Church’s Eagle Lake Viewed from Cadillac Mountain, Mount Desert Island, Maine from the 1850s is unusual. Painted in oil over a graphite drawing on paperboard, it doesn’t appear to have been completed in front of the motif, but must have started off en plein air. Cadillac Mountain is relatively low, at 466 metres (1530 feet), but the highest point of Mount Desert Island, which affords this spectacular World View.

Frederic Edwin Church, Cotopaxi (1855), oil on canvas, 71 x 106.7 cm, Smithsonian American Art Museum, Washington, DC. Wikimedia Commons.
Frederic Edwin Church (1826–1900), Cotopaxi (1855), oil on canvas, 71 x 106.7 cm, Smithsonian American Art Museum, Washington, DC. Wikimedia Commons.
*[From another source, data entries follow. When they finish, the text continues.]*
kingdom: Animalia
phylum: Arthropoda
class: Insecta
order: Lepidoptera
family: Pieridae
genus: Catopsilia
Church travelled widely in the Americas, visiting Cotopaxi (1855) in Ecuador, to paint it on many occasions; during those repeated visits he produced detailed plein air sketches, then developed those into finished oil paintings in his New York studio. This particular view is rich in detail: a pastoral with foreground ranch, lush greens and rounded foothills, and the volcano itself apparently in peaceful repose.

Other versions were not so quiescent: that of 1862, commissioned by James Lenox, shows rugged waterfalls in the foreground, a barren rocky plain, and the volcano itself ejecting a high plume of smoke and ash. All this is lit by a blood-red sun, sitting low in the sky. This was apparently in order for Church’s painting to serve as a pendant to one of Lenox’s other paintings, Turner’s dramatic Staffa, Fingal’s Cave (1832). This emphasises how readily the same subject can be interpreted in different ways.

Like other artists of the day, Church’s World Views were used as commercial attractions, in which panoramas were coming to dominance, as I’ll show in tomorrow’s concluding article.